“…sabiendo que la tribulación produce
paciencia; y la paciencia, prueba; y la prueba, esperanza; y la esperanza
no avergüenza; porque el amor de Dios ha sido derramado en nuestros corazones
por el Espíritu Santo que nos fue dado.” (Romanos 5:3b-5)
El cristiano
es un prisionero de esperanza. En esperanza fuimos salvos. El Dios que ha
prometido darnos vida eterna y un lugar en el reino de su amado Hijo así ha
dispuesto que vivamos en este mundo mientras nuestra salvación se
manifiesta: reos de la esperanza. La esperanza permanece mientras no
veamos lo prometido, pues andamos por fe y no por vista. Dado que la espera del
cristiano es un asunto de paciencia –o una esperanza prolongada–, bueno sería
preguntarnos qué estamos esperando.

Datos registrados:
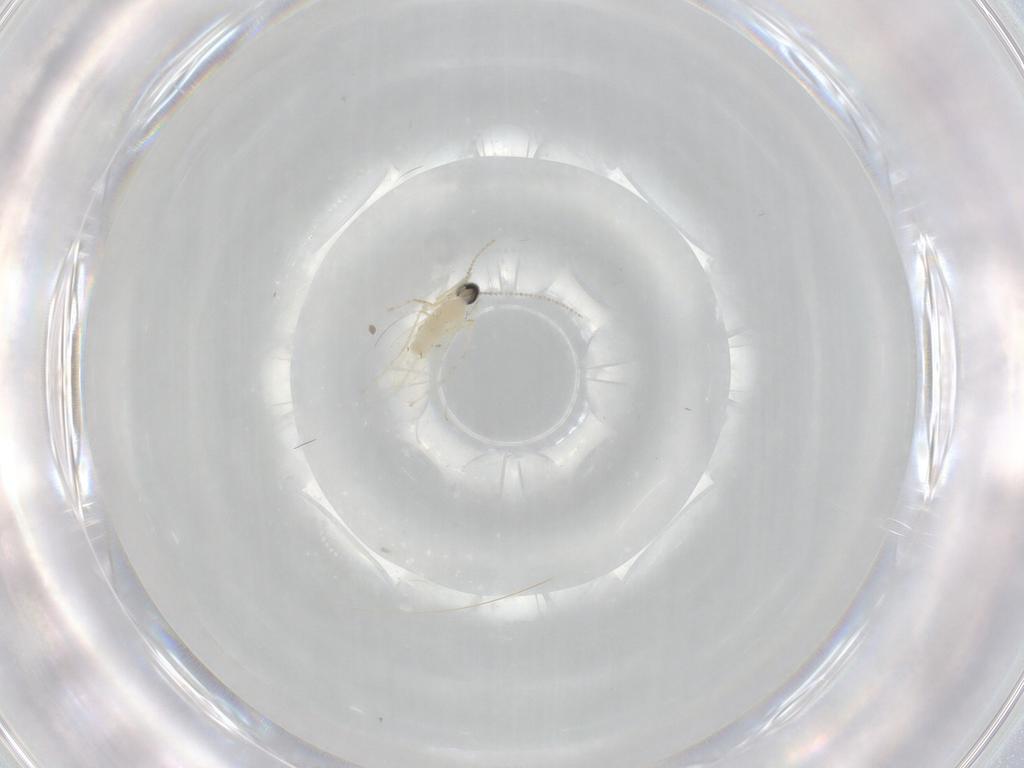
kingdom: Animalia
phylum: Arthropoda
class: Insecta
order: Diptera
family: Cecidomyiidae
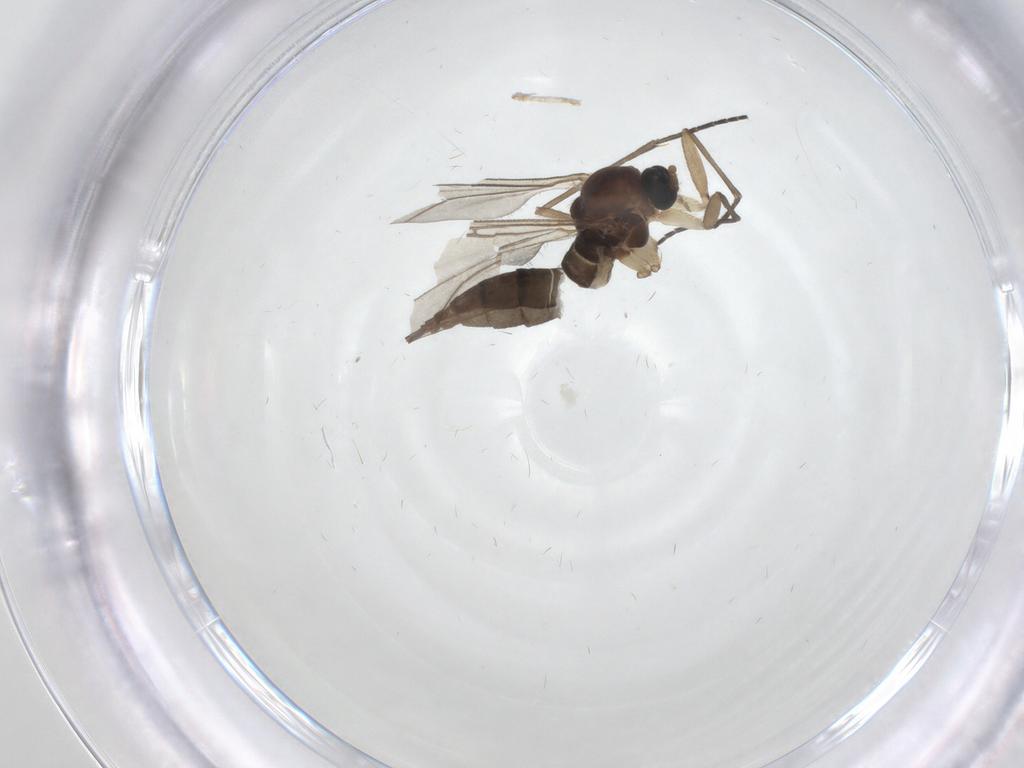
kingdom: Animalia
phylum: Arthropoda
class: Insecta
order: Diptera
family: Sciaridae
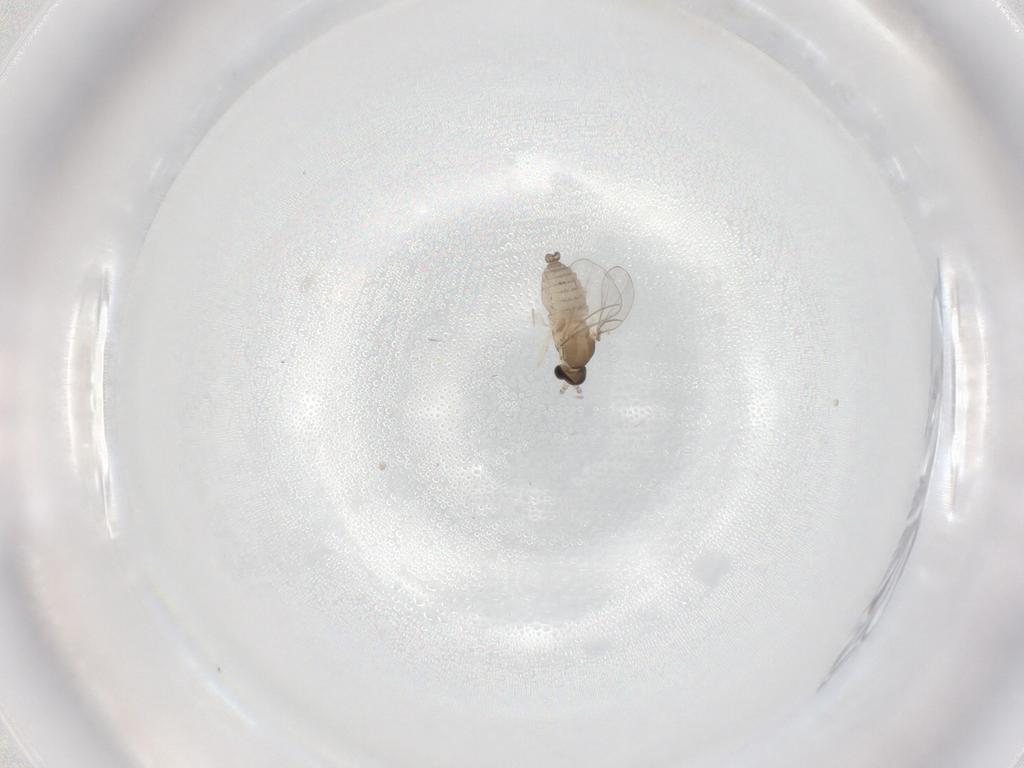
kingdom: Animalia
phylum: Arthropoda
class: Insecta
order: Diptera
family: Cecidomyiidae
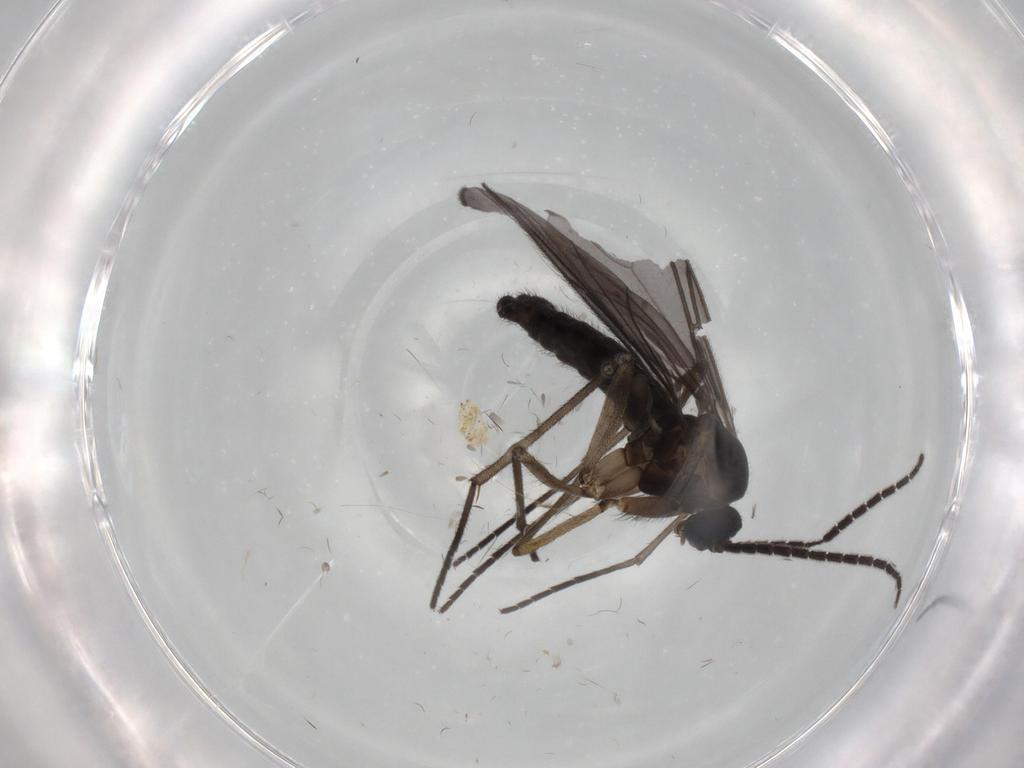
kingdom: Animalia
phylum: Arthropoda
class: Insecta
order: Diptera
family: Sciaridae
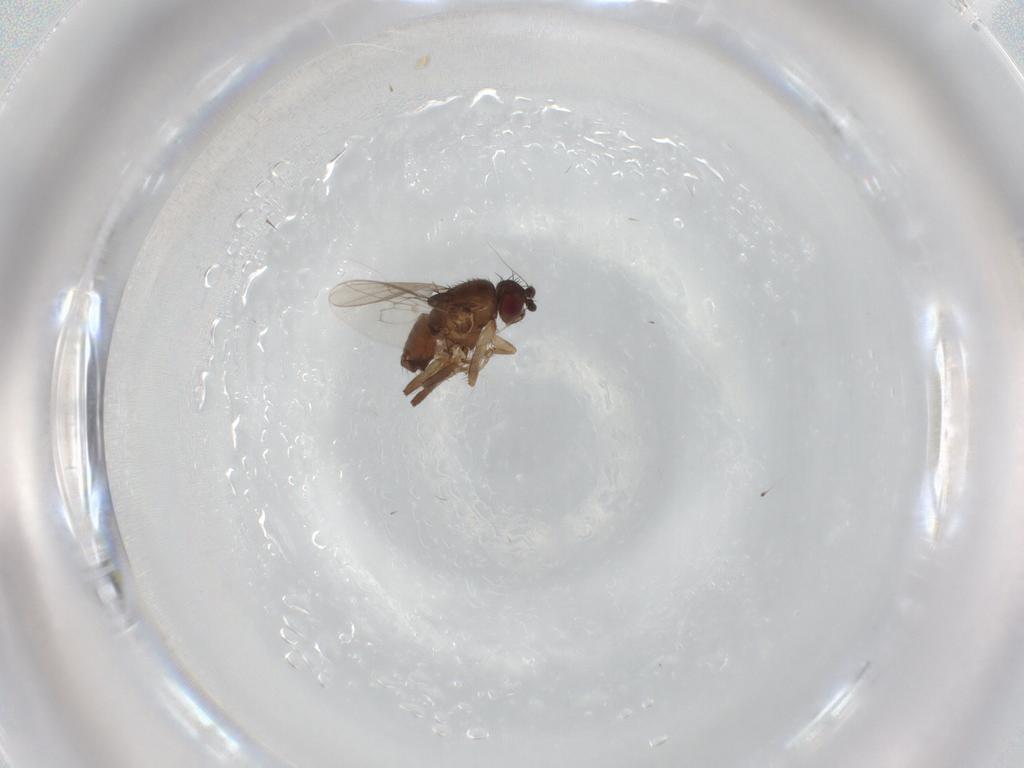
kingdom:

Enunciado: Retoma el fragmento sobre la esperanza del cristiano y continúalo a partir de su última oración.

Respuesta:
A veces
pensamos que nuestros anhelos se conforman a la voluntad de Dios, pero bastan
unas cuantas tribulaciones para darnos cuenta de lo que equivocados que
estamos. El apóstol Pablo tenía claro qué esperar: “por quien también
tenemos entrada por la fe a esta gracia en la cual estamos firmes, y
nos gloriamos en la esperanza de la gloria de Dios.” (Romanos
5:2).
Cuán fácil
es perder de vista el asunto medular de nuestra espera, que es ver la gloria de
Dios y no solamente a futuro, sino también mientras peregrinamos en esta
tierra. Dios quiere que se fije en nuestro corazón esta verdad sin importar las
circunstancias que nos envuelvan. Si nuestra esperanza es ver cambiar nuestra
situación presente y ver mejores vientos soplar en nuestras vidas, entonces
estamos errando el tiro. La Biblia nos explica mejor todo esto. Los mejores
ejemplos siempre están en ella.
Si Moisés
hubiese tenido su esperanza en ver a toda la nación que sacó de Egipto entrar
en la tierra prometida, ciertamente fue avergonzado pues sólo dos personas
llegaron allá; pero su esperanza siempre fue glorificar a Dios aún después de
entender que él tampoco entraría en Canaán.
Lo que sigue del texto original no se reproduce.